EU E OS LIVROS
Um dia, emprestei um livro
para uma amiga que, ao devolver-me, reclamou que eu os maltratava muito:
sublinhando, dobrando as pontas das páginas, fazendo anotações as margens. Mas
ainda assim os livros não eram sebosos. Por fora, nem se imaginava o quanto
eles sofriam por dentro. Ela personificava os livros. Eu disse a ela que essa era a minha forma
estúpida de amar. Um tanto de gigolô. Um tanto de malandro.
Ela
ficou um pouco triste, mas expliquei que eu os marcava para encontrar mais tarde
os seus melhores momentos: de sabedoria, de poesia, de dúvida. E voltava a eles
toda vez que precisava instruir-me, esclarecer-me, enternecer-me. Eles, os
escolhidos, pois não procedo assim com todos, parece que gostam disso. E quase
se abrem sozinhos nas páginas que desejo ouvi-los. Sim, porque eu não leio só
com os olhos, eu os ouço, também.
Quando ela leu aqueles sublinhados, garanto
que parou um pouco e pensou em mim. Talvez tenha se indagado: porque? O que ele
não compreendeu aqui? Este trecho é a
cara dele. E algumas vezes se disse: eu também penso assim. E ali, com certeza,
nos encontramos, apesar das diferenças. É por isso que gosto de dar livros
lidos as pessoas a quem prezo muito. Os sublinhados são pedaços de mim mesmo.
Uma espécie de eucaristia.

EXERCÍCIO 1 =
Responda, com base no texto sobre os livros:
(a) Do que a amiga reclamou ao devolver o livro?
(b) Para que serviam as marcas feitas nos livros, segundo a explicação dada a ela?
(c) O que os sublinhados são, de acordo com a última frase e a anterior?
EXERCÍCIO 2 = Continue, por favor, o texto sobre os livros a partir da última frase.

BLOCO DE DADOS =
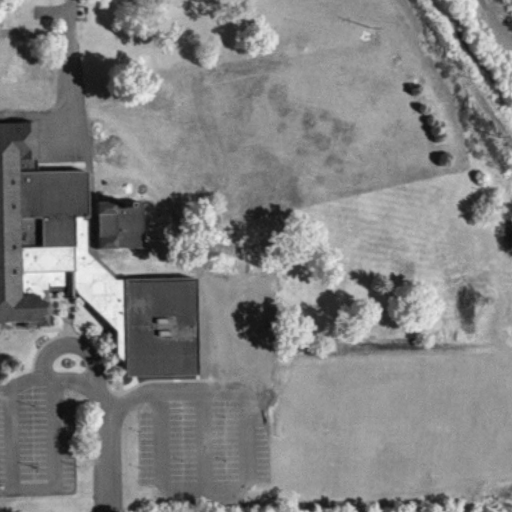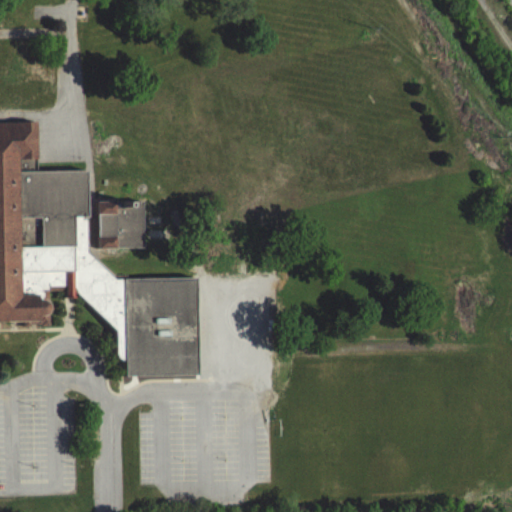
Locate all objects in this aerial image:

RESPOSTA 1 =
(a) De que os livros eram muito maltratados: sublinhados, com as pontas das páginas dobradas e com anotações nas margens.
(b) Para encontrar mais tarde os seus melhores momentos, de sabedoria, de poesia e de dúvida.
(c) Pedaços de quem os fez, uma espécie de eucaristia.

RESPOSTA 2 =
Outro dia, li que os
bibliófilos e bibliotecários condenam também todas aquelas práticas. Ora, eles
são profissionais do objeto – livro. Eu sou amigo ou inimigo do autor, do
narrador, das personagens. Escrevi personagens no feminino para não me chamarem
de machista. Ué! mas nesse caso a palavra feminino para ser politicamente
correto deveria ser sempre escrita “feminina”. Ah. deixa pra lá, isso é
problema para a Cristiane resolver.
Autor, narrador,
personagens, amigos, inimigos? E porque não? Ora, aqueles profissionais dos
livros que me desculpem. Sei bem de quem estou falando, pois carrego-os nas
mãos, no colo, nas axilas, há mais de cinquenta anos. Juro que eu sou o que
sou, em grande parte por causa deles. Foram eles que me fizeram assim. Pois eu
penso como o João Cabral: somos só palavras.
Amém!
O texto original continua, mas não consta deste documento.